PROBLEM DETAILS: Reproduce word for word the part of the youth baseball article starting with "Pelaez and the" and going on through "in that time.".

─── TEXT SEGMENT ───

Fenton Morrissey is greeted by his Super 12U posse after his two-run homer in the third inning.
By Rich Bevensee
Matias Pelaez has become an authority on the sound of a well-struck baseball headed for the fence.
After eight home runs this summer and one more on Friday night, the young man should be trusted.
“When I get a good barrel on it, it will make a nice noise, like a ping!” Pelaez said, raising his voice to match the tone of his bat. “But most of the time you can hear a deeper noise when you barrel it up and you can sense it’s going out.”
That certainly was the sound Pelaez’ bat made when the lefty hitter cranked a walkoff, two-run home run to right-center field to give the Diamond Jacks Super 12U a 14-3 mercy rule victory over Milltown Padres Red in four innings in the Super 12 Fall Invitational at Diamond Nation in Flemington.
“I saw it was more of a line drive and then it started to rise, and then as I got to first I saw it was going to go out,” Pelaez said.
Pelaez and the Super 12U continued their offensive mastery Friday evening with an 18-6 win over the Allentown Aces and clinched first place in their four-team pool. The Diamond Jacks finish pool play on Saturday with a 6:30 p.m. game against Iron Nine.
The Super 12s seek their sixth tournament victory since the team was assembled in the spring as the Diamond Jacks’ Super 11U unit, and their fourth on the Diamond Nation turf. The Super 12s last claimed a championship Aug. 7, at ‘The Nation’s’ August Showdown. The team moved up from 11U to 12U with the Fall season.
The Diamond Jacks have proven to be a tough out at ‘The Nation,’ going 31-16-1 in 14 tournaments since the spring and outscoring the competition 417-219 in that time.

─── DATA ───

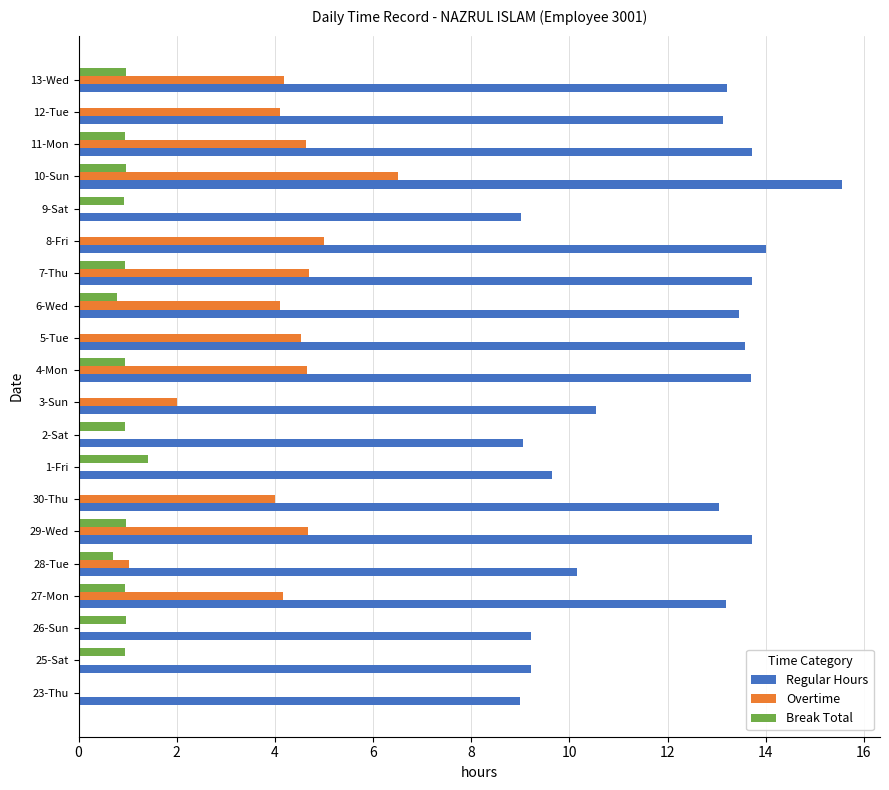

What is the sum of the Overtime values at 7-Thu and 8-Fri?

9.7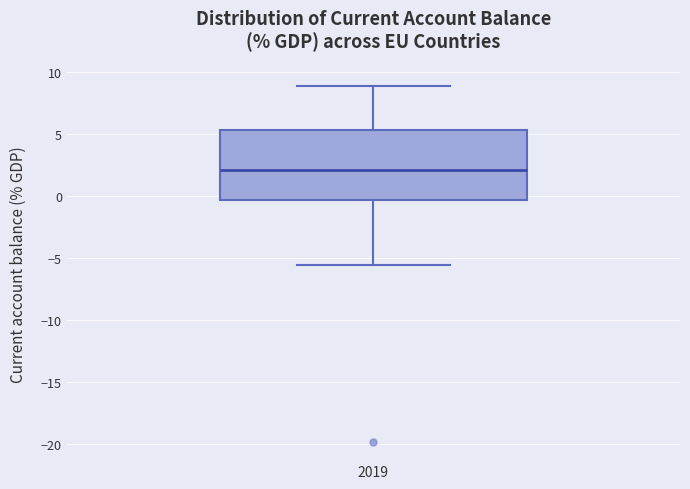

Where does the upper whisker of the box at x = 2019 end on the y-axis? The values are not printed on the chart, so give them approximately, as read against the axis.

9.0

───

SOLVED PROBLEM:
Pelaez and the Super 12U continued their offensive mastery Friday evening with an 18-6 win over the Allentown Aces and clinched first place in their four-team pool. The Diamond Jacks finish pool play on Saturday with a 6:30 p.m. game against Iron Nine.
The Super 12s seek their sixth tournament victory since the team was assembled in the spring as the Diamond Jacks’ Super 11U unit, and their fourth on the Diamond Nation turf. The Super 12s last claimed a championship Aug. 7, at ‘The Nation’s’ August Showdown. The team moved up from 11U to 12U with the Fall season.
The Diamond Jacks have proven to be a tough out at ‘The Nation,’ going 31-16-1 in 14 tournaments since the spring and outscoring the competition 417-219 in that time.